> WHAT THE TASK REQUIRES:
Rewrite the entries below with every "bug" swapped for "defect" and nothing else changed. Omit the pictures from your answer.

Segment Start: TASK MATERIAL

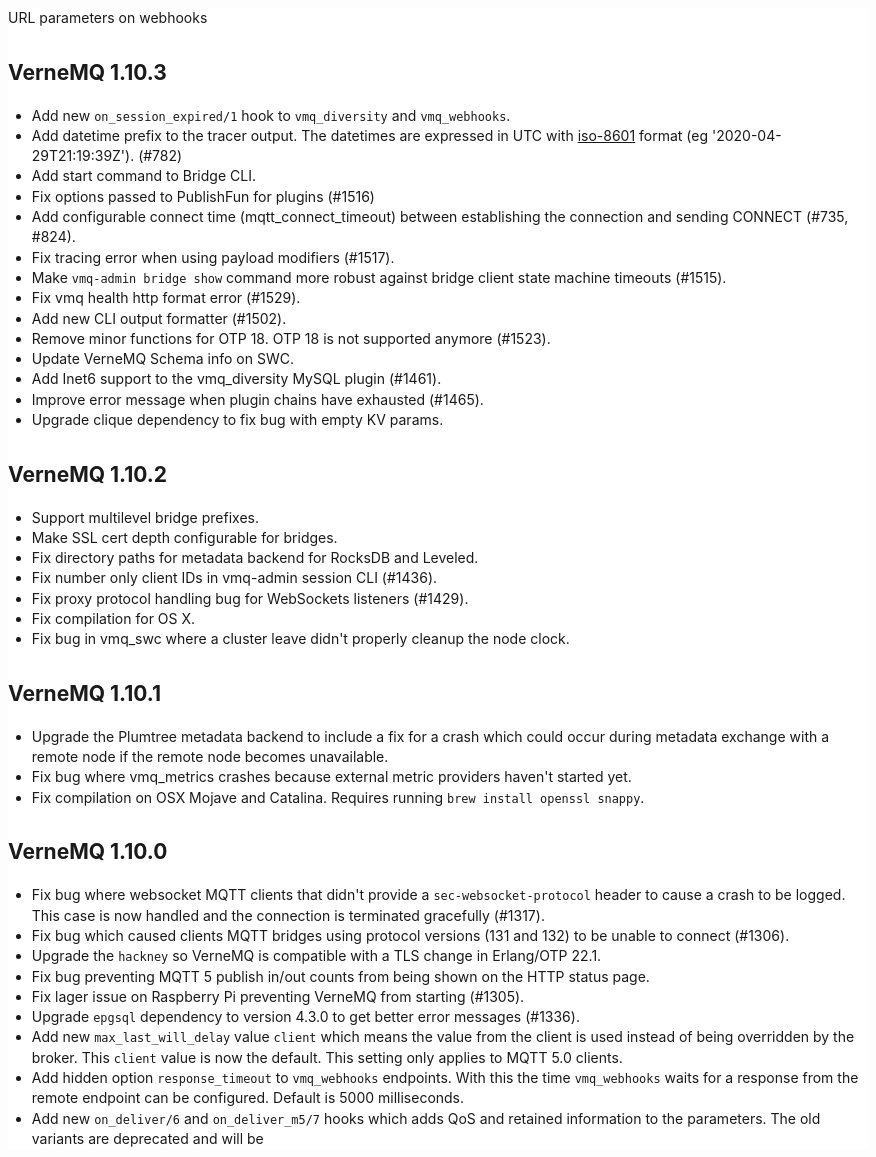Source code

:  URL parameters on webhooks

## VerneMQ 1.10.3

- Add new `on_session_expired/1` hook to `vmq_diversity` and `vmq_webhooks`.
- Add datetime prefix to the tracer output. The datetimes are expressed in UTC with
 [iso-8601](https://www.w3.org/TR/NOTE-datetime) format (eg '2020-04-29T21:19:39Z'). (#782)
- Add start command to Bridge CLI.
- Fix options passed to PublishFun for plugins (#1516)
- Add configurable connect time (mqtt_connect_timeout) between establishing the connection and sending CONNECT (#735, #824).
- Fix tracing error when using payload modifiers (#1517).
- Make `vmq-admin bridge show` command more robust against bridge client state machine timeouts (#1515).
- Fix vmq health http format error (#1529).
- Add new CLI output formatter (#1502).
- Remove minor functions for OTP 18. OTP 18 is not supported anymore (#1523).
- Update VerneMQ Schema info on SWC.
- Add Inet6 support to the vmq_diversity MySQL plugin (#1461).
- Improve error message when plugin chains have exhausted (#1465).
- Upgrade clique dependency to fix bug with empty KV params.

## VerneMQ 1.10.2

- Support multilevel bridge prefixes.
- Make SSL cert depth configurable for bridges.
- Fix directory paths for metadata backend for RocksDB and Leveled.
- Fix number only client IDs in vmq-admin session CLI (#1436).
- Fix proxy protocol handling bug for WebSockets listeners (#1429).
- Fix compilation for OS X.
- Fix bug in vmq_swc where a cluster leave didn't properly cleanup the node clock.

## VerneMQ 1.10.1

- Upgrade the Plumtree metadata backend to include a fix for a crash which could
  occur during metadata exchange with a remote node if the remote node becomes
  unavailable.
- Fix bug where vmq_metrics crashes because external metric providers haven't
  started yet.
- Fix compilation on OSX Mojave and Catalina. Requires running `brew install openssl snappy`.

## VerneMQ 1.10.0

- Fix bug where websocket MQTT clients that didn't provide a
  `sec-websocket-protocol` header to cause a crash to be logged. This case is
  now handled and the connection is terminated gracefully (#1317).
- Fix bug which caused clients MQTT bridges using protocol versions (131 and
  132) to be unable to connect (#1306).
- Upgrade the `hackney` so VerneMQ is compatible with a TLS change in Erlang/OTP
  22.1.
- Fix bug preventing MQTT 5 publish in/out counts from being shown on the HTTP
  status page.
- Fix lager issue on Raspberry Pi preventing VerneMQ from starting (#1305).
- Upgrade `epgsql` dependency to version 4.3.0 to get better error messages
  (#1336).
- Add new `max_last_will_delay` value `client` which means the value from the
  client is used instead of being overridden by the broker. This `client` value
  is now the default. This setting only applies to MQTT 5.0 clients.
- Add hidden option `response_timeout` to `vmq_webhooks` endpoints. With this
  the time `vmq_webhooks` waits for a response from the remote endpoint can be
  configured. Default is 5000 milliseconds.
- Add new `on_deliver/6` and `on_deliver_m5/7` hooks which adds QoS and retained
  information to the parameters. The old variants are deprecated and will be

Segment End: TASK MATERIAL

> TASK RESULT:
Source code

:  URL parameters on webhooks

## VerneMQ 1.10.3

- Add new `on_session_expired/1` hook to `vmq_diversity` and `vmq_webhooks`.
- Add datetime prefix to the tracer output. The datetimes are expressed in UTC with
 [iso-8601](https://www.w3.org/TR/NOTE-datetime) format (eg '2020-04-29T21:19:39Z'). (#782)
- Add start command to Bridge CLI.
- Fix options passed to PublishFun for plugins (#1516)
- Add configurable connect time (mqtt_connect_timeout) between establishing the connection and sending CONNECT (#735, #824).
- Fix tracing error when using payload modifiers (#1517).
- Make `vmq-admin bridge show` command more robust against bridge client state machine timeouts (#1515).
- Fix vmq health http format error (#1529).
- Add new CLI output formatter (#1502).
- Remove minor functions for OTP 18. OTP 18 is not supported anymore (#1523).
- Update VerneMQ Schema info on SWC.
- Add Inet6 support to the vmq_diversity MySQL plugin (#1461).
- Improve error message when plugin chains have exhausted (#1465).
- Upgrade clique dependency to fix defect with empty KV params.

## VerneMQ 1.10.2

- Support multilevel bridge prefixes.
- Make SSL cert depth configurable for bridges.
- Fix directory paths for metadata backend for RocksDB and Leveled.
- Fix number only client IDs in vmq-admin session CLI (#1436).
- Fix proxy protocol handling defect for WebSockets listeners (#1429).
- Fix compilation for OS X.
- Fix defect in vmq_swc where a cluster leave didn't properly cleanup the node clock.

## VerneMQ 1.10.1

- Upgrade the Plumtree metadata backend to include a fix for a crash which could
  occur during metadata exchange with a remote node if the remote node becomes
  unavailable.
- Fix defect where vmq_metrics crashes because external metric providers haven't
  started yet.
- Fix compilation on OSX Mojave and Catalina. Requires running `brew install openssl snappy`.

## VerneMQ 1.10.0

- Fix defect where websocket MQTT clients that didn't provide a
  `sec-websocket-protocol` header to cause a crash to be logged. This case is
  now handled and the connection is terminated gracefully (#1317).
- Fix defect which caused clients MQTT bridges using protocol versions (131 and
  132) to be unable to connect (#1306).
- Upgrade the `hackney` so VerneMQ is compatible with a TLS change in Erlang/OTP
  22.1.
- Fix defect preventing MQTT 5 publish in/out counts from being shown on the HTTP
  status page.
- Fix lager issue on Raspberry Pi preventing VerneMQ from starting (#1305).
- Upgrade `epgsql` dependency to version 4.3.0 to get better error messages
  (#1336).
- Add new `max_last_will_delay` value `client` which means the value from the
  client is used instead of being overridden by the broker. This `client` value
  is now the default. This setting only applies to MQTT 5.0 clients.
- Add hidden option `response_timeout` to `vmq_webhooks` endpoints. With this
  the time `vmq_webhooks` waits for a response from the remote endpoint can be
  configured. Default is 5000 milliseconds.
- Add new `on_deliver/6` and `on_deliver_m5/7` hooks which adds QoS and retained
  information to the parameters. The old variants are deprecated and will be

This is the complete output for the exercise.